Extract below:

Dear Barcoo, thankyou for referring me back to your previous posts on TLO. I am new to the discussion board : I wasn't intending to "piss" you off..with my comments about TVSN..but clearly the management structure and credentials behind a internet venture capitalist firm as clearly TLO seems to becoming is fundemantal, in an investment decision in such a company. Something that the Motley Fool emphasizes over and over again. The reason I refered to TVSN is because I nearly got very badly burnt on a prospectus offer for TVSN after being "cold called" (another foolism" by a broker...I was offerd 20* the stock value than I had been offered with previos floats...so I smealt a rat! Funny they also offered me GPSOnline..which I notice you say was floated in part by TLO. This too has been one of the worst performing tech floats of last year. I may be young, but I'm learning....I recently bought Looksmart at $3.00..only to find out that the original Venture capitalists of this floatt have been offloading the stock at the same time...so I have been becoming a very suspicious chap lately (my current hero is Pierpont). Not surprisingly I am very suspicious of anybody claiming to be a "venture capitalist". It appears to me that they are really only in the game for themselves and can't wait to offload their "gains" onto the general small shareholder. Perhaps this is a reason to buy a stock like TLO...if you can't beat them join them. Wouldn't FXF be a better bet? TLO does not seem to me to be a real "telco" so comparing earnings ratios to other telecomunications stocks seems a little speculative to me. Now you know my agenda..nothing sinister. I also read your post on Insider trading..yours also seems benign. But you have to be careful on "chat lines"..a recent "Sunday" program proved that! No hard feelings?Regards
No hard feelings whatsoever. Glad you took my advice and read further.Personally I see the "incubator" business as a potential bonus, the icing on the cake so to speak.Really it all comes down to top & bottom line, revenue & profit, and the way I see it, the market hasn't priced the increase in these from the NTM telecommunications deal into TLO's share price.Revenue from the telecommunications business exceeded TLO's forecast so they are not just picking figures out of the air.I believe TLO to be worth at least $2.50 without the "incubator" business.Good luck investing.
I believe TLO to be worth at least $2.50 without the "incubator" business.Barcoo notice that boss man Konig has reduced his interest down to 12% from 17%. Sold some on 28/2/200 at .69c & the rest on 26/04/200 at .67c. I don't think thats a great sign.
Yes you are right.Read into it what you will but there are so many reasons for needing cash "now" that sometimes people read too much or too little into such goings on.Personally as you may have noticed I continue to be optomistic and bullish on this stock.He still has a significant interest and what really counts is the top & bottom line.

End of Extract.

#### Task list:
[a] Answer these questions from the discussion:
(i) What price did the first writer pay for Looksmart?
(ii) What minimum value does the reply put on TLO without the "incubator" business?
(iii) To what percentage has Konig reduced his interest, and from what figure?
[b] Write out the portion of the discussion from "Yes you are" up to and including "top & bottom line.".
The rows that come next are drawn from a separate source.

Supplied records below:

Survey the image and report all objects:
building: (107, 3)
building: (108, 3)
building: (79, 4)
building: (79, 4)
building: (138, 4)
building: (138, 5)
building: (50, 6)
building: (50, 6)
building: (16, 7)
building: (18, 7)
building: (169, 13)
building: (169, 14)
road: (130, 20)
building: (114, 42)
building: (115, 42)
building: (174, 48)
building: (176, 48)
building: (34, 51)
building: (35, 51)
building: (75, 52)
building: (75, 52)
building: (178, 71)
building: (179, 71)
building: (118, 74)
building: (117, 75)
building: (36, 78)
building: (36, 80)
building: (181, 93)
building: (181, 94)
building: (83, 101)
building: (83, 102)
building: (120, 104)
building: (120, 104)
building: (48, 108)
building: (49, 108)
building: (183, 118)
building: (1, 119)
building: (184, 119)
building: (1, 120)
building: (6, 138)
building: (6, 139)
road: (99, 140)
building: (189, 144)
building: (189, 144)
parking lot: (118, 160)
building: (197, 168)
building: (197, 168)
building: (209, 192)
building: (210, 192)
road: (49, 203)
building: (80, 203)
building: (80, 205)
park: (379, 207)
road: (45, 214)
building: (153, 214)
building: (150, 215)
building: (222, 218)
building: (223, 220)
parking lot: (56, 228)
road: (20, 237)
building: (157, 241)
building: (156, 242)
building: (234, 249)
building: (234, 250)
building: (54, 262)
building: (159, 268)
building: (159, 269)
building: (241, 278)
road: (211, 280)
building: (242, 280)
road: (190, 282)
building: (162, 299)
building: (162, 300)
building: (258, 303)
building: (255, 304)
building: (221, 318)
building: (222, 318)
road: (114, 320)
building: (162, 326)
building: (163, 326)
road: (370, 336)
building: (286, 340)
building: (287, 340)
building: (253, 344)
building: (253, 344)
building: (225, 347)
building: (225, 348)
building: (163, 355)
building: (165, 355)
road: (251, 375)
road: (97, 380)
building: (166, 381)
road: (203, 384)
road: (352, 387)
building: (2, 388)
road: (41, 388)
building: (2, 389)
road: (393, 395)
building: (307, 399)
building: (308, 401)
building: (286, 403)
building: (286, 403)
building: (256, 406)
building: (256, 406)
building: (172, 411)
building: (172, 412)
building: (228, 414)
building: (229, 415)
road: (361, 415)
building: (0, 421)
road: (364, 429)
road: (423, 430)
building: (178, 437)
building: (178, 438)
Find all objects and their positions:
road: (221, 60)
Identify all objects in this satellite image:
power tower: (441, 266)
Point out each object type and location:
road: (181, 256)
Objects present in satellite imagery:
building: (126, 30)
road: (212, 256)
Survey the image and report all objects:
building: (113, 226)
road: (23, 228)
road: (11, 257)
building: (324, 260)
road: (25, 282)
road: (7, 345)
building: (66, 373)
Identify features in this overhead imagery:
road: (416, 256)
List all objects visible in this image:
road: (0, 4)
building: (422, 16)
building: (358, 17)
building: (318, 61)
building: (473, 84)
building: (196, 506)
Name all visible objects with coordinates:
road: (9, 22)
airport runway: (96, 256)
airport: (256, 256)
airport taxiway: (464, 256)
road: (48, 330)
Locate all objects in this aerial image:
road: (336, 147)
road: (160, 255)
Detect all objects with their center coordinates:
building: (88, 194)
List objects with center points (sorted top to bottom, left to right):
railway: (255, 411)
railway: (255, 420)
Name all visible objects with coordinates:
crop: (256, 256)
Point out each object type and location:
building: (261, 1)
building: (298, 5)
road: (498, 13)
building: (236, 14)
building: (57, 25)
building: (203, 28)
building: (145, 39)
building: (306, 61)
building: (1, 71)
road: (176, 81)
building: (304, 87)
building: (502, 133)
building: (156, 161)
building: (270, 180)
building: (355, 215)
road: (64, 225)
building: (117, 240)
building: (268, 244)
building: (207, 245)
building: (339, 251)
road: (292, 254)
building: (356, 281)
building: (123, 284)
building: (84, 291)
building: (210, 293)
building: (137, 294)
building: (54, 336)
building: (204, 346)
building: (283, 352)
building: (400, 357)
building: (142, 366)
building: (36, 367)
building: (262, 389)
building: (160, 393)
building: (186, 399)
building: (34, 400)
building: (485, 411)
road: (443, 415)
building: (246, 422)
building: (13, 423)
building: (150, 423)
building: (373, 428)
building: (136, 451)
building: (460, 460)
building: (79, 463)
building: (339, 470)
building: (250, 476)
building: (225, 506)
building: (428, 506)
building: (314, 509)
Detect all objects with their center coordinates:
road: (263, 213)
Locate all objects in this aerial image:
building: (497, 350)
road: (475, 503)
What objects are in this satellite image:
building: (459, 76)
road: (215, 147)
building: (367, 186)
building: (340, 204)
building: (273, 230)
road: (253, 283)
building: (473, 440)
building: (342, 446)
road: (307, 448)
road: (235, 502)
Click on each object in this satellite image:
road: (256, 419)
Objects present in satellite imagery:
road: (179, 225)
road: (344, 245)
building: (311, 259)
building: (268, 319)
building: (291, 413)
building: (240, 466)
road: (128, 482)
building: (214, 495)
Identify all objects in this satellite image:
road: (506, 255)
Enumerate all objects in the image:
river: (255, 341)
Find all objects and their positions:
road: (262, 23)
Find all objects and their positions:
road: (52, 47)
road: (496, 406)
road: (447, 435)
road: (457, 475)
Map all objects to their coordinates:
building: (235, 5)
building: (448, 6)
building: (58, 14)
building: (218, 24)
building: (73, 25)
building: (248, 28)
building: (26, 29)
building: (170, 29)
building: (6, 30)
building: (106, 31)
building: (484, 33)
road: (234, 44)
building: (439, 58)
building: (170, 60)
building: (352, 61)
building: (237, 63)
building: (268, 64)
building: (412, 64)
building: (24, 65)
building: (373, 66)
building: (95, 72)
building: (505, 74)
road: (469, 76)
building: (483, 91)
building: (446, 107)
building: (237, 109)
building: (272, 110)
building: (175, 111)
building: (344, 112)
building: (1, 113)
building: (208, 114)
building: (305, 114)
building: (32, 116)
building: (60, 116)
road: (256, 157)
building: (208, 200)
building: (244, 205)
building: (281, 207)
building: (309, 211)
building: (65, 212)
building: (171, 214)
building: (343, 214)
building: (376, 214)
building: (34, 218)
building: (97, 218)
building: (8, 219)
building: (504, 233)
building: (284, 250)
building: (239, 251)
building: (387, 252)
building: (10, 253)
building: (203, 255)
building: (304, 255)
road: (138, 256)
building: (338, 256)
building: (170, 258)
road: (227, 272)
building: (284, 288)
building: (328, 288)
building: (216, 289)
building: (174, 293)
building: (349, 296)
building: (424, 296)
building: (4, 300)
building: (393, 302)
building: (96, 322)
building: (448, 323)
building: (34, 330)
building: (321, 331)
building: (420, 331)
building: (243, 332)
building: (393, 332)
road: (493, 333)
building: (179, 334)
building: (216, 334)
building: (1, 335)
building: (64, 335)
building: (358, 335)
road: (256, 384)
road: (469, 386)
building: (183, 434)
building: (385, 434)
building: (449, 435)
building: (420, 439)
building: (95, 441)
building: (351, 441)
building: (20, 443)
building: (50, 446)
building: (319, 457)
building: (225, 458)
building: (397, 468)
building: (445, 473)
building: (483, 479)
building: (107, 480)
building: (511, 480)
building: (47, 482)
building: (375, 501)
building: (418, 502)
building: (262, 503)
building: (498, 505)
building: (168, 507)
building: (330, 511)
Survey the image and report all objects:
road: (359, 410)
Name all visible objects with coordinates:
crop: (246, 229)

End of Supplied records.

#### Response list:
[a]
(i) $3.00
(ii) At least $2.50
(iii) To 12%, down from 17%

[b]
Yes you are right.Read into it what you will but there are so many reasons for needing cash "now" that sometimes people read too much or too little into such goings on.Personally as you may have noticed I continue to be optomistic and bullish on this stock.He still has a significant interest and what really counts is the top & bottom line.